Data excerpts:

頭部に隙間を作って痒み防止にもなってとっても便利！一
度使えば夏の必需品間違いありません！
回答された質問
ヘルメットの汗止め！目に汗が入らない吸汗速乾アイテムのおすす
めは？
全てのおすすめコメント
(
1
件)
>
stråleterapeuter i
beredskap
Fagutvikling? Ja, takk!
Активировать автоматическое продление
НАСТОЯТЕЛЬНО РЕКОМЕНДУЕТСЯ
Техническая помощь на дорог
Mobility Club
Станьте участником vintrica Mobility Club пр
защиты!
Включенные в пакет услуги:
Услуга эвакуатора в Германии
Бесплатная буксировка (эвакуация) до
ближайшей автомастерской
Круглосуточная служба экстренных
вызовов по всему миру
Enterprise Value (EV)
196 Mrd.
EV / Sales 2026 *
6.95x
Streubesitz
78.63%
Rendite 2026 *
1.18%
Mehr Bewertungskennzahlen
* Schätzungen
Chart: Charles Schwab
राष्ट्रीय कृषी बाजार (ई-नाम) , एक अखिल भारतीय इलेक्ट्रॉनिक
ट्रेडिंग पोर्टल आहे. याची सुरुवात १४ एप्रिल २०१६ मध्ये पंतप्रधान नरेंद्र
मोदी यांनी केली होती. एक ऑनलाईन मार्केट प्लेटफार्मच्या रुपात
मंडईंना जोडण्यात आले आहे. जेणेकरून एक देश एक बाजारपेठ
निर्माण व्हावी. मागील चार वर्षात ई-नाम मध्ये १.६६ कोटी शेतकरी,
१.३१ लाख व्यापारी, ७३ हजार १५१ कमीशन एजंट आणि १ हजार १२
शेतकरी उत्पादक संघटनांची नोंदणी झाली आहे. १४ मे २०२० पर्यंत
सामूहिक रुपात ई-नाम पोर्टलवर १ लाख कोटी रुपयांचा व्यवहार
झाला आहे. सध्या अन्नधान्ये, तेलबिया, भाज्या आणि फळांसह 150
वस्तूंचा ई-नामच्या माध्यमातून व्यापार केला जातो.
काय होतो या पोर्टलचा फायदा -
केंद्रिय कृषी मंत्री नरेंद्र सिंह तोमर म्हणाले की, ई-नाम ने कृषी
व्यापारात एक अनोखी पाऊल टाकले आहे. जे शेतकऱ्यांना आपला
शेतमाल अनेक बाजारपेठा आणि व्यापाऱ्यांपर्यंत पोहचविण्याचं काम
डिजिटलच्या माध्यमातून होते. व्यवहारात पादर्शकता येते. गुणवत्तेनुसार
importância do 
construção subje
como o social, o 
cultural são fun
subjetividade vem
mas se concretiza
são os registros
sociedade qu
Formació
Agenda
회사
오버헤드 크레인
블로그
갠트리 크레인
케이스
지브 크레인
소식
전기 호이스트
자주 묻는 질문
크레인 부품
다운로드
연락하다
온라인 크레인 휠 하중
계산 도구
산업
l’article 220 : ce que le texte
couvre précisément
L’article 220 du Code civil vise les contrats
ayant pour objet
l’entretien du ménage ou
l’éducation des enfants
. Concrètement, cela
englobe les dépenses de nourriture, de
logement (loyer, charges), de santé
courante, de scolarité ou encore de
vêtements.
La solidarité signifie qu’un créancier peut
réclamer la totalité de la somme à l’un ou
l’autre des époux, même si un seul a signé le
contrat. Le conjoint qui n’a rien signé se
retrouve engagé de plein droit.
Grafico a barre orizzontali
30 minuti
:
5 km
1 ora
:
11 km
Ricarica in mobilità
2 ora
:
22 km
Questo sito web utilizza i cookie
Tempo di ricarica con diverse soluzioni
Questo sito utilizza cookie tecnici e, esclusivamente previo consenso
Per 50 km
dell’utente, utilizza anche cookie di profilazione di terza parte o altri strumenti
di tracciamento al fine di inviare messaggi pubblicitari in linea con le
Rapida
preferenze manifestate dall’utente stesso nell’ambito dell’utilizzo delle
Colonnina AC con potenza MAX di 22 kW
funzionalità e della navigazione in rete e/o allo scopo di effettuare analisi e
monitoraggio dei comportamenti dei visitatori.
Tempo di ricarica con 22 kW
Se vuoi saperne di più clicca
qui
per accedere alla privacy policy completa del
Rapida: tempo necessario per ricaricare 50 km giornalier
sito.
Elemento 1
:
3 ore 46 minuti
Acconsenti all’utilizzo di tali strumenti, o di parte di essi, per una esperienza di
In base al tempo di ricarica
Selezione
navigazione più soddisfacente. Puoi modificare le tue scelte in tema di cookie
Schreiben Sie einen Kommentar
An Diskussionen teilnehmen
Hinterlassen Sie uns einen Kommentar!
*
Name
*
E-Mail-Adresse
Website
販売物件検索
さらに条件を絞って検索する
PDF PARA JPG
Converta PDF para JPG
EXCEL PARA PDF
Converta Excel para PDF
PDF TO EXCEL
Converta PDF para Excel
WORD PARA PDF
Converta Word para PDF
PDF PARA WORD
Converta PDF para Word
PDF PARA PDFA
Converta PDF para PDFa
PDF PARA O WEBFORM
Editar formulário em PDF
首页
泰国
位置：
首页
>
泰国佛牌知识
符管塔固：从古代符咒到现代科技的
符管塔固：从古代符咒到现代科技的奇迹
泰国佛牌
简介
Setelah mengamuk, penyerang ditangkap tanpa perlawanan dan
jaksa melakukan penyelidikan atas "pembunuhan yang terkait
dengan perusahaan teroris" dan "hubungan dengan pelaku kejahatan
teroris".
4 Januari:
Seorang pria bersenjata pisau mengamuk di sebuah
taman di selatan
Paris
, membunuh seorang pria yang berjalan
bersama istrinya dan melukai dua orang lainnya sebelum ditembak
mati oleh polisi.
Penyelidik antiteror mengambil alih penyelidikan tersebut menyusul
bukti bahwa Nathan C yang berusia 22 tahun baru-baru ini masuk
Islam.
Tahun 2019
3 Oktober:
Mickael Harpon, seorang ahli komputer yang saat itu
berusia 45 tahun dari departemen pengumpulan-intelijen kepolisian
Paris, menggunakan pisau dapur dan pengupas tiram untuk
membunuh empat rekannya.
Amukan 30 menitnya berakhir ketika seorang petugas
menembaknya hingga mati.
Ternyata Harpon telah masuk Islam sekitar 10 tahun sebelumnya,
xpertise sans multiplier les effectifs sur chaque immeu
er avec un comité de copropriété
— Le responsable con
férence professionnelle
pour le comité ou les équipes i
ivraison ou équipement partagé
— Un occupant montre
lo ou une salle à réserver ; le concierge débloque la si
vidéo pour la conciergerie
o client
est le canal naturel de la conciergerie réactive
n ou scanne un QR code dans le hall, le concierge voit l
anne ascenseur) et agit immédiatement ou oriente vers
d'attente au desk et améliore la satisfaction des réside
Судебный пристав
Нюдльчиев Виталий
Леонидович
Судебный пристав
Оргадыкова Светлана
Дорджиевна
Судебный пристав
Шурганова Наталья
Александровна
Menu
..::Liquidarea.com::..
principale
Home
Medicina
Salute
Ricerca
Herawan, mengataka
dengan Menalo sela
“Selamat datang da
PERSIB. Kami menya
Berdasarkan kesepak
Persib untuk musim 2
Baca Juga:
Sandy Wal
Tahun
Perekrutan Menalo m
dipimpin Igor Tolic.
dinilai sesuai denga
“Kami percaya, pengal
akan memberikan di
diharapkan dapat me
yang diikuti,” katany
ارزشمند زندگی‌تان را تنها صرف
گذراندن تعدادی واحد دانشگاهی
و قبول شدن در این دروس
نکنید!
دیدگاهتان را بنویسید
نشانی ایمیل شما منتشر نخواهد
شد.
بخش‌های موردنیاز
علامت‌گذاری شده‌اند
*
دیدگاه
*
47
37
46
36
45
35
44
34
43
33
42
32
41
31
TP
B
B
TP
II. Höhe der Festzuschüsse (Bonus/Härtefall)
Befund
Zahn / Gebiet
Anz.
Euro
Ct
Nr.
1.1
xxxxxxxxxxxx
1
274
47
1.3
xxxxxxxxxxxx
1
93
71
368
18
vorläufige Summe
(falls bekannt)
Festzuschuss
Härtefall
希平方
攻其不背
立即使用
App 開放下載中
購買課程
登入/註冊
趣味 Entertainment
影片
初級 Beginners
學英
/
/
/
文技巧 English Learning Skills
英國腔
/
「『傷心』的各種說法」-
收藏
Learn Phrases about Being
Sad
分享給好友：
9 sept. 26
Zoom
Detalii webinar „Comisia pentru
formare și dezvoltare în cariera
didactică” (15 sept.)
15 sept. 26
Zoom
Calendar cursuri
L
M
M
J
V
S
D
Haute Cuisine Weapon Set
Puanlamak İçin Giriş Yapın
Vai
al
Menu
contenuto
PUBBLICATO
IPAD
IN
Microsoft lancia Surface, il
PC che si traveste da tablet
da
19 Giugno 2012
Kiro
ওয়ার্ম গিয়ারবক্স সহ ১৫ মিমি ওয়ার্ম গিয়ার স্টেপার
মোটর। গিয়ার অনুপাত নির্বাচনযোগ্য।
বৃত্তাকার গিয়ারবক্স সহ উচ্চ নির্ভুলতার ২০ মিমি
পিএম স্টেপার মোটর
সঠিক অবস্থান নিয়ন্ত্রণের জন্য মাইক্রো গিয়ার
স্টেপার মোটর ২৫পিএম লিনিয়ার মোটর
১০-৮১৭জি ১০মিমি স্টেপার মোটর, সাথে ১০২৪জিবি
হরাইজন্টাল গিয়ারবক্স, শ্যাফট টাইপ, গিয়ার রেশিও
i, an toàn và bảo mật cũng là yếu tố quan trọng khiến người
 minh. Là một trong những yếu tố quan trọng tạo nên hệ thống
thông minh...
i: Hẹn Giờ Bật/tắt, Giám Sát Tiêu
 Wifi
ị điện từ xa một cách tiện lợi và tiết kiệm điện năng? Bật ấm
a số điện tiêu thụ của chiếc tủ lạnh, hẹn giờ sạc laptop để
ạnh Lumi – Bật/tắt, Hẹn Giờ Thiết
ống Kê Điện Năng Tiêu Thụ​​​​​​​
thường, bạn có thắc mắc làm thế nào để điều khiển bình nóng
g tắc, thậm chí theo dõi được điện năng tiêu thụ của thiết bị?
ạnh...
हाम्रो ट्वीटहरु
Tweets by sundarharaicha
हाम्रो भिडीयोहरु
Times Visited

● Task
Take every line from the records that holds "utilizza" and copy it down.

● Completed task
Questo sito web utilizza i cookie
Questo sito utilizza cookie tecnici e, esclusivamente previo consenso
dell’utente, utilizza anche cookie di profilazione di terza parte o altri strumenti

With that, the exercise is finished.